By Johnny McDonald
Natural History Museum’s botany curator said it was bizarre the way San Diego’s weather pattern has changed the growth cycle of plant life.
“It started out okay this year but after the unseasonable Santa Ana winds, everything dried up so quickly; much, much shorter than it usually does,” said Dr. Jon Rebman.
“Plants sprouted a month earlier on the coast then died off from unseasonable Santa Ana winds,” he said. “It shortened our ability to assess because the annuals (plants) are real fragile.”
Then there was a reverse trend in the desert.
“People were cheering because there was hardly any Sahara mustard, which usually takes over blooming flowers, he said.

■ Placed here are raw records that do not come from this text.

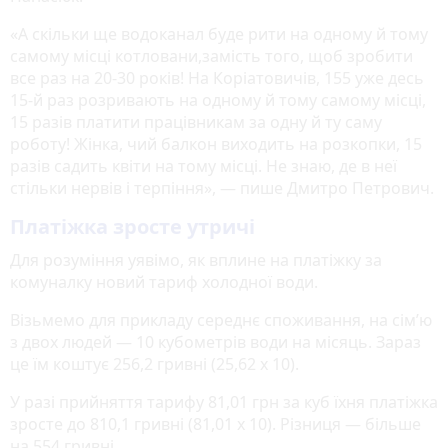
«А скільки ще водоканал буде рити на одному й тому
самому місці котловани,замість того, щоб зробити
все раз на 20-30 років! На Коріатовичів, 155 уже десь
15-й раз розривають на одному й тому самому місці,
15 разів платити працівникам за одну й ту саму
роботу! Жінка, чий балкон виходить на розкопки, 15
разів садить квіти на тому місці. Не знаю, де в неї
стільки нервів і терпіння», — пише Дмитро Петрович.
Платіжка зросте утричі
Для розуміння уявімо, як вплине на платіжку за
комуналку новий тариф холодної води.
Візьмемо для прикладу середнє споживання, на сімʼю
з двох людей — 10 кубометрів води на місяць. Зараз
це їм коштує 256,2 гривні (25,62 х 10).
У разі прийняття тарифу 81,01 грн за куб їхня платіжка
зросте до 810,1 гривні (81,01 х 10). Різниця — більше
на 554 гривні.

Dr, Rebman said he’s not a big horticulturist but “personally I’m a proponent of irrigation. Grow a lot of succulents. very easily in our climate which is like the Mediterranean. They make stunning landscapes for a fraction of the cost of grass and that kind of stuff.”
“Who knows what makes up our diversity which is timed by rainfall. Those Santa Anas in the middle of our normal rain season. was truly unusual.”

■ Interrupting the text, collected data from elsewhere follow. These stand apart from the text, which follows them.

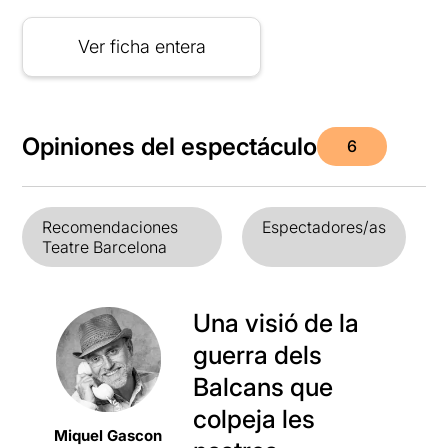
Ver ficha entera
Opiniones del espectáculo
6
Recomendaciones
Espectadores/as
Teatre Barcelona
Una visió de la
guerra dels
Balcans que
colpeja les
Miquel Gascon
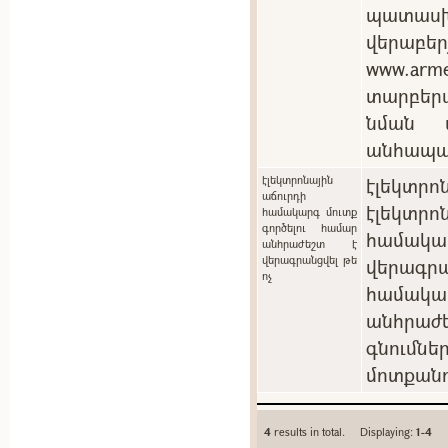
պատասխ
վերաբեր
www.arm
տարբեր
նման պ
անհապա
էլեկտրոնային
էլեկտրոն
աճուրդի
էլեկտ
համակարգ մուտք
գործելու համար
համակ
անհրաժեշտ է
վերագրանցվել թե
վերագրա
ոչ
համակա
անհրաժե
գնումն
մոտքանո
4
results in total. Displaying:
1-4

He added that more of those winds create the potential for fostering fires in the county.
He pointed out that San Diego Zoo’s varied plants from all over the world indicates that anything can grow here.
Dr. Rebman spends a good deal of time in Mexico as he says: “to have a better understanding of the mountain ranges and to bring back specimens.”
The Botany Department houses a research collection of nearly 250,000 specimens of native and naturalized plants of the southwestern United States and Baja California.
There are about 400 type specimens with hi-resolution scans available to search.
Big Top Science
Reuben H. Fleet Science Center is unveiling a summer exhibition called CIRCUS: Science Under the Big Top.
It will feature 20 interactive exhibits from clown makeup to the art of contortion to animal communication.
Visitors can experience the tricks of sword swallowing, the illusion of the flea circus juggling and acrobatics,
They can test how their center of gravity works on the balance bar. The feats of strength exhibit will show how leverage, compression and tension are used.
“Science is everywhere you look,” said Steve Snyder, CEO of the Fleet Science Center. “Scientific concepts have been incorporated into performance and entertainment for centuries. An exhibition such as CIRCUS: Science Under the Big Top gives a context for understanding science outside of the typical realms of classrooms and labs.”
Elsewhere in the Park–Museums gear up for the second quarter of the Centennial with an assortment of special exhibiions when the summer vacationers begin to fill the park. A few highlights:
House of Pacific Relations — 35th-Annual Ethnic Food Fair when over 30 different cultures traditional costumes present popular dishes, desserts, and beverages and display, May 24.
Spanish Village Art Center — A continual display of polymer clay work by world-renowned masters and local artists chosen by jury.
Timken Museum of Art — A special loan display of one of Vermeer’s most beautiful paintings that demonstrate the artist’s exceptional command of color, light, and perspective. May 11-Sept. 11.